Texto do documento.
Discurso de Gabriel da Costa à Assembleia Nacional de S. Tomé e Príncipe

Excelências,

A actual situação política dominada pelo inesperado derrube do Governo de Unidade Nacional impõe-me o indispensável dever, enquanto Primeiro-Ministro e Chefe desse Governo, de comunicar à Nação e aos legítimos representantes do Povo são-tomense as verdadeiras razões que estiveram na base da decisão do Senhor Presidente da República de pôr fim à existência de um Governo que gozava de um largo apoio parlamentar e que vinha prosseguindo as tarefas fundamentais para a recuperação económica do país, à luz das exigências do interesse nacional.

Contrariamente às justificações contidas no Decreto Presidencial, segundo as quais a decisão de demissão do Governo se deveu ao “… momento político reinante actualmente no País criado pelo conflito surgido entre o Primeiro-ministro e o Ministro da Defesa e Ordem Interna acarretando um denegrir da pessoa do Presidente da República…”, as razões que levaram o Senhor Presidente da República a demitir o Governo são, na verdade, as seguintes:

Em primeiro lugar, é importante sublinhar que, à certa altura, notava-se claramente que ao Senhor Presidente da República, pessoalmente, já não interessava este Governo, tendo por isso ensaiado, através de pessoas ligadas à sua máquina partidária e do seu instrumento de propaganda, o jornal “O Semanário”, o seu derrube. Foi assim que em Julho deste ano o Senhor Deputado Eugénio Tiny iniciou contactos com os deputados das diferentes bancadas parlamentares com o fim de provocar a queda do Governo, durante a discussão do Orçamento Geral do Estado na Assembleia Nacional.

Excertos de dados.

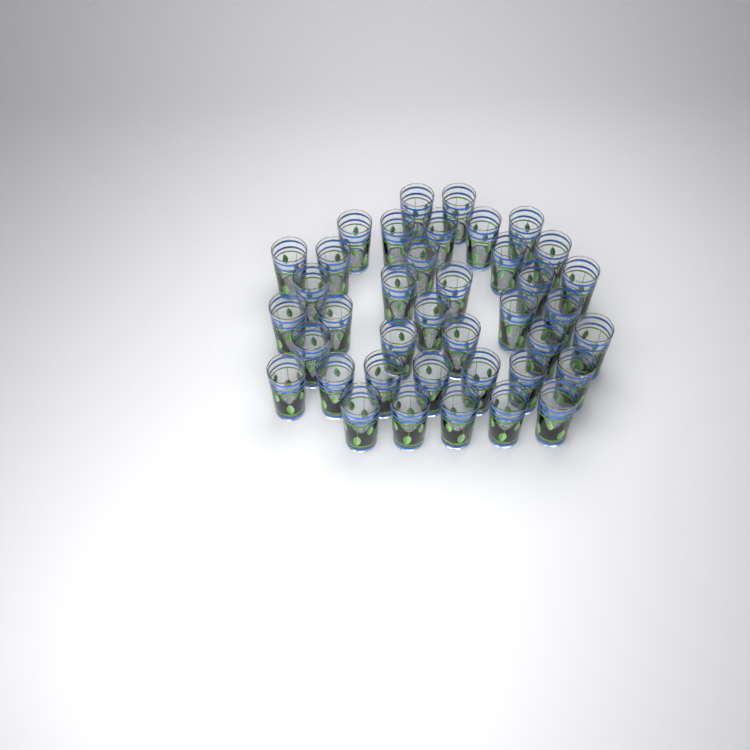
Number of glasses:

==

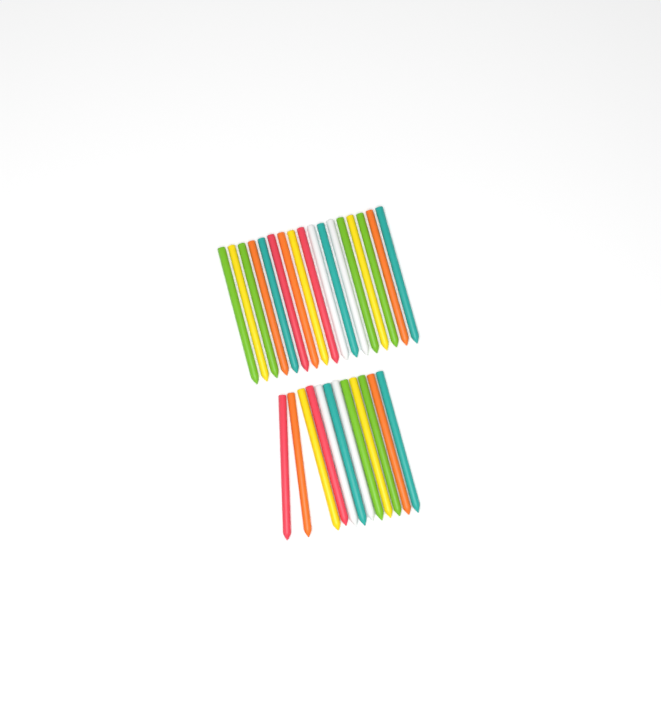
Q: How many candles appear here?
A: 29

Tarefa.
No discurso, que jornal é apontado como instrumento de propaganda do Presidente da República? Os dados constituem material à parte, independente do texto.

Tarefa resolvida.
O jornal "O Semanário".